C’est bien entendu un danger du crowdsourcing, qui pourrait consister à consulter l’ensemble des citoyens pour leur permettre de s’exprimer… et puis c’est tout ! Les réponses reçues pourraient très bien être entièrement ignorées, voire immédiatement détruites dès leur réception, mais leurs auteurs auront eu le sentiment d’être entendus. Peut-être auront-ils reçu dès la réception de leur envoi un message les remerciant de leur contribution ! Le crowdsourcing peut ainsi n’être qu’un défouloir.

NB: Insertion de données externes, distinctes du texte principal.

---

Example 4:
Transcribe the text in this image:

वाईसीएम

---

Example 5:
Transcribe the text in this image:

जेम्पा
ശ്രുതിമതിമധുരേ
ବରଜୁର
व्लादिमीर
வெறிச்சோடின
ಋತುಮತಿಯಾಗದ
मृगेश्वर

Ce n’est heureusement pas ainsi que fonctionnent nos institutions, qui ont au moins le respect, lorsqu’elles sollicitent des consultations publiques, de procéder au traitement des réponses reçues. C’est ensuite au plan politique que la question de la prise en compte des réponses reçues va être tranchée. Cela peut conduire à ne pas retenir une solution proposée par un nombre important de personnes, de même que le Gouvernement pourrait décider de ne pas tenir compte de l’opinion de manifestants très nombreux et de prendre quand même les mesures auxquelles s’opposent ces manifestants.
Une autre question que pose le crowdsourcing, surtout, est celle de savoir comment l’on hiérarchise les réponses reçues, et finalement quelle utilisation fait-on de ces réponses. Si l’on interroge la population française sur une question, la « bonne réponse » est-elle nécessairement celle qui a recueilli le plus de voix? Peut-être que la masse des personnes ayant répondu n’est absolument pas représentative. Il pourrait ainsi y avoir des « biais statistiques ». Cela tient déjà au fait que si vous procédez à une consultation de la population par internet, consultation ouverte à tous, vous n’interrogez en réalité qu’une partie de la population, car tous les Français n’ont pas accès à internet à ce jour…
Le phénomène de l’abstention ou de la non-inscription sur les listes électorales pourrait se retrouver alors, sous une forme différente.